Almudena Grandes: compartir la alegría
Sensible y rigurosa, la escritora siempre detuvo su mirada sobre los que no tienen un altavoz para defender sus intereses
Si Almudena te quería tenías la impresión de estar a salvo. Su afecto era algo casi material que se levantaba ante ti como un muro que te protegía de las inclemencias de la vida. Trato de imaginar, todavía con el impacto y la pena inmensa por su muerte, cuántas personas estarán sintiendo ahora lo mismo, y mucho mayor desamparo que yo, porque nuestra amistad tenía solo una década y no fuimos íntimas, pero sí constantes por esa manera suya de querer...
Si Almudena te quería tenías la impresión de estar a salvo. Su afecto era algo casi material que se levantaba ante ti como un muro que te protegía de las inclemencias de la vida. Trato de imaginar, todavía con el impacto y la pena inmensa por su muerte, cuántas personas estarán sintiendo ahora lo mismo, y mucho mayor desamparo que yo, porque nuestra amistad tenía solo una década y no fuimos íntimas, pero sí constantes por esa manera suya de querer a los que quería. Esa manera de estar siempre pendiente, de multiplicarse y propiciar los encuentros, de no verte nunca defectos y de compartir la alegría o la indignación con la pasión de la vida que merece ser vivida.
Era ya la novelista descomunal que había publicado El corazón helado e iniciado con Inés y la Alegría la serie Episodios de una Guerra Interminable, cuando le propuse una columna sonora semanal en Hoy por hoy de la Cadena SER. Un minuto de radio cada viernes.

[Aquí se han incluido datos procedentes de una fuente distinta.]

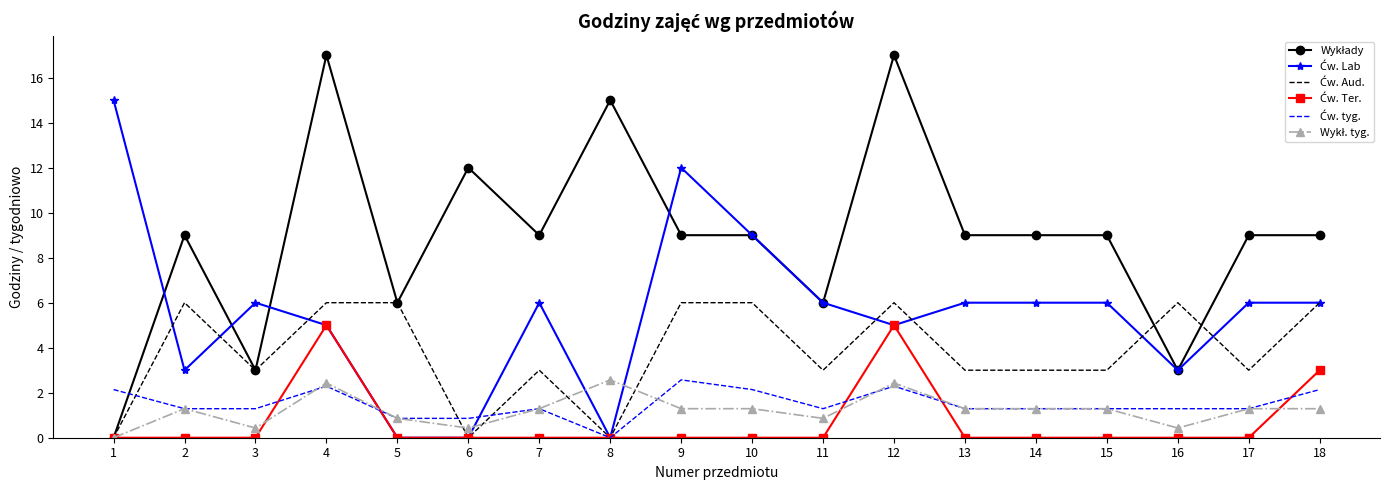

What is the spread (max minus min) of values at 12?

14.7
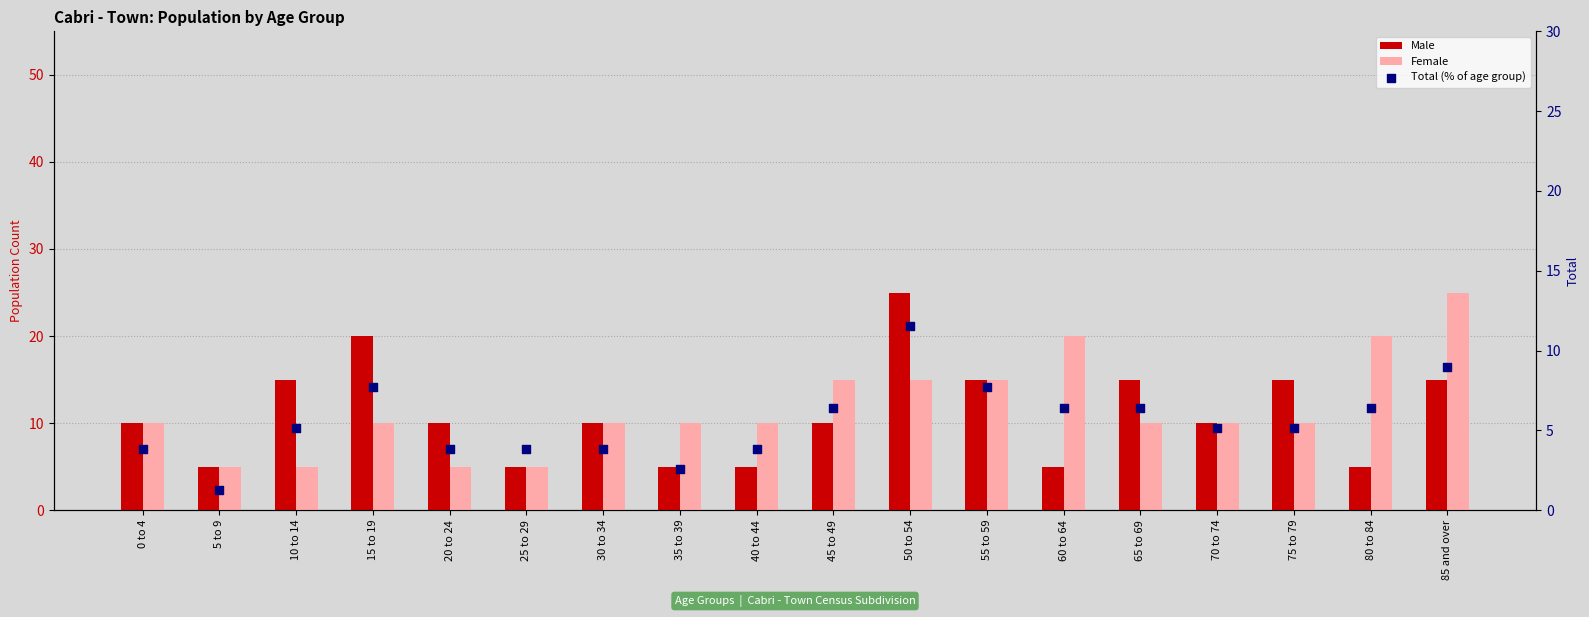

Which series has the widest spread of Y values?

Male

No lo dudó. Así nos conocimos, yo, lectora deslumbrada, ella, esa fuerza incombustible que no faltó nunca desde entonces a su cita con los oyentes, con la misma disciplina con la que escribía, enviando la columna desde cualquier lugar del mundo para cumplir con el compromiso profesional y con su compromiso personal e intelectual con la vida pública, clara, directa e insobornable. Con la mirada detenida, siempre, siempre, sobre los que tienen más difícil disponer de un altavoz para defender sus intereses. Le encantaba esa línea caliente con la vida que permite la radio, ese tú a tú con los oyentes y sus lectores.

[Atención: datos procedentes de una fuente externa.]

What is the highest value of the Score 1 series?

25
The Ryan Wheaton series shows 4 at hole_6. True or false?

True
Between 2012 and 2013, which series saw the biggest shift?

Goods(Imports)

La Almudena que conocí a partir de ese momento casaba perfectamente con la escritora que ayudó a rellenar los huecos de nuestro conocimiento sobre la historia de España. Esos agujeros negros sobre la vida de los perdedores de la Guerra Civil. Ellos, sus hijos, sus nietos, aquí, en el exilio, en los montes. Sus vidas íntimas, sus frustraciones, su orgullo, sus errores, su esperanza. La soledad en la que el mundo los dejó tras el final de la guerra. La intimidad de la España oculta durante 40 años. Nunca le agradeceremos bastante haber puesto en nuestras manos esa mezcla entre el dato histórico preciso, que Almudena documentaba con pulcritud, y la emoción de una ficción que nos hacía reír o llorar por ellos, por nosotros y por todos. Era emocionante oírla hablar de los personajes, con ternura de unos, con fiereza de otros, con comprensión de todos como hacedora de un mundo en el que había tenido que penetrar hasta el fondo de los motivos humanos para la belleza o la barbarie.
Hoy cuesta tanto pensar que ya no la escucharemos más y que no nos veremos cada verano en Cádiz, ese punto cardinal que le añadió a nuestra relación la pasión compartida por los aires difíciles. En agosto aún brindamos allí por mi llegada a la dirección de EL PAÍS. Qué boquete deja Almudena, en el periódico, en la literatura y en la vida.